- **YOUR TASK**: In the records below, find the line that contains "left eye: (60, 35)", then write out that line and each one after it exactly, up to and including the last.

*** Opening MATERIAL SHOWN ***

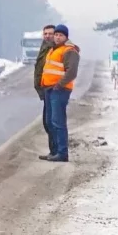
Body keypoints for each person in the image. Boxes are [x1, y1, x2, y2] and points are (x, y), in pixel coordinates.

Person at [36, 23, 80, 162]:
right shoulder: (53, 50)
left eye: (60, 35)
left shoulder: (69, 50)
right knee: (50, 122)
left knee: (58, 121)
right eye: (56, 35)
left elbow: (72, 72)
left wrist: (59, 85)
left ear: (66, 37)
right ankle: (54, 151)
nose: (57, 37)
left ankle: (62, 153)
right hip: (49, 89)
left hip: (59, 90)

*** Closing MATERIAL SHOWN ***

- **RESPONSE FOR THIS EXERCISE**:
left eye: (60, 35)
left shoulder: (69, 50)
right knee: (50, 122)
left knee: (58, 121)
right eye: (56, 35)
left elbow: (72, 72)
left wrist: (59, 85)
left ear: (66, 37)
right ankle: (54, 151)
nose: (57, 37)
left ankle: (62, 153)
right hip: (49, 89)
left hip: (59, 90)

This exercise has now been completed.